**Text passage:**
With padding (set max_length to None if you want to pad to model’s maximum sequence length)

dset = load_dataset('sample_data',data_files=['Womens_Clothing_Reviews.csv'],split='train')
tdc = TextDataLMController(dset,
                         main_text='Review Text',
                         filter_dict={'Review Text': lambda x: x is not None},
                         content_transformations=[text_normalize,str.lower],
                         cols_to_keep=['Clothing ID','Review Text'],
                         seed=42,
                         verbose=False
                        )
tdc.process_and_tokenize(tokenizer,line_by_line=True,max_length=100)
print(tokenizer.decode(tdc.main_ddict['train']['input_ids'][0]))
print(tokenizer.decode(tdc.main_ddict['validation']['input_ids'][0]))

**Records:**
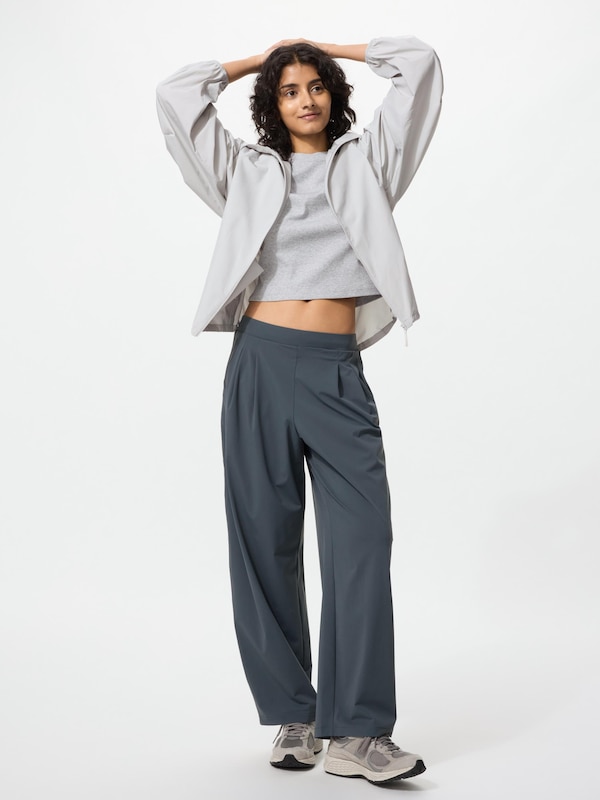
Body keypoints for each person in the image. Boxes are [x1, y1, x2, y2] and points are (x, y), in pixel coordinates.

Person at [156, 34, 443, 785]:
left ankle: (360, 732)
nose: (305, 99)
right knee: (264, 543)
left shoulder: (369, 162)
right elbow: (177, 96)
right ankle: (295, 714)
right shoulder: (246, 171)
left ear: (333, 93)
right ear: (272, 104)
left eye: (315, 85)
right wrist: (263, 57)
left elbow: (418, 66)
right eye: (289, 90)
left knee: (362, 544)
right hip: (258, 363)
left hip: (335, 371)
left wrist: (326, 49)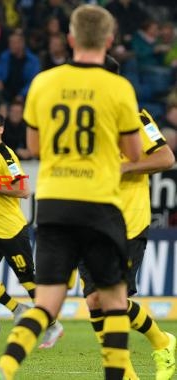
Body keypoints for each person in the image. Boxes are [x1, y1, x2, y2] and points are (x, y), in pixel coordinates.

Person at [0, 5, 143, 379]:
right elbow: (134, 153)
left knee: (46, 303)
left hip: (55, 205)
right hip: (100, 204)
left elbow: (35, 146)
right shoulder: (119, 87)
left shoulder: (44, 82)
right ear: (108, 41)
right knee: (115, 301)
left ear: (70, 40)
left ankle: (5, 368)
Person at [78, 56, 176, 380]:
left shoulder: (135, 118)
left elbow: (165, 157)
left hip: (127, 223)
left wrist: (125, 167)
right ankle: (129, 373)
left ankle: (162, 344)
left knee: (112, 299)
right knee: (94, 301)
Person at [0, 109, 64, 348]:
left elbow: (23, 189)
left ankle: (53, 325)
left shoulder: (6, 155)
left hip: (11, 230)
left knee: (29, 281)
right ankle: (18, 309)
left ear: (0, 129)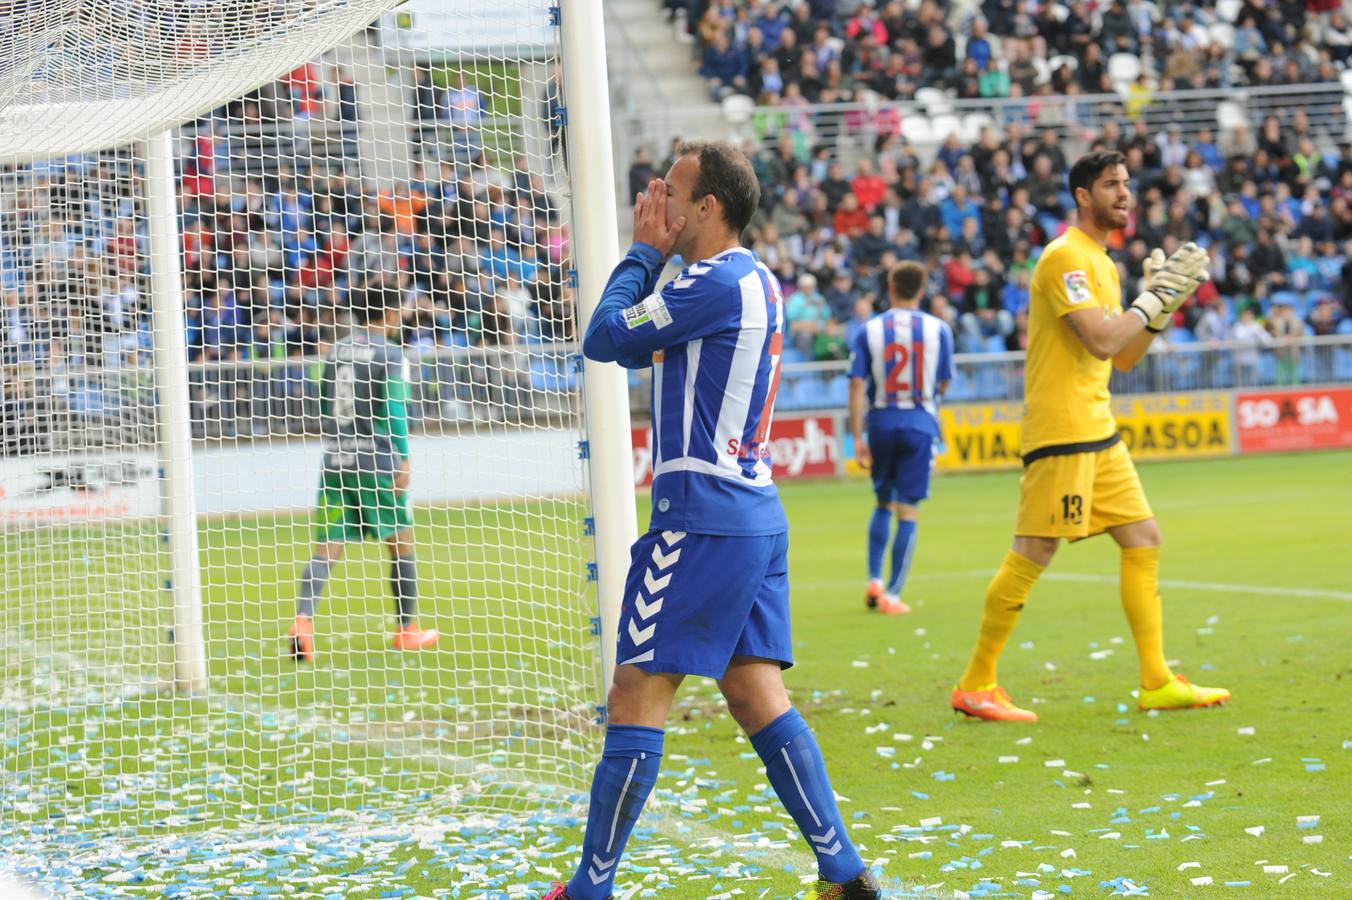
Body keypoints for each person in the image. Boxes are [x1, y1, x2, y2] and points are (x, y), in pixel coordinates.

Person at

**Try it:**
Rewrite the padding example from "With padding (set" up to and including "print(tokenizer.decode(tdc.main_ddict['train']['input_ids'][0]))", renaming "max_length" to "max_seq_length" throughout.

**Finished task:**
With padding (set max_seq_length to None if you want to pad to model’s maximum sequence length)

dset = load_dataset('sample_data',data_files=['Womens_Clothing_Reviews.csv'],split='train')
tdc = TextDataLMController(dset,
                         main_text='Review Text',
                         filter_dict={'Review Text': lambda x: x is not None},
                         content_transformations=[text_normalize,str.lower],
                         cols_to_keep=['Clothing ID','Review Text'],
                         seed=42,
                         verbose=False
                        )
tdc.process_and_tokenize(tokenizer,line_by_line=True,max_seq_length=100)
print(tokenizer.decode(tdc.main_ddict['train']['input_ids'][0]))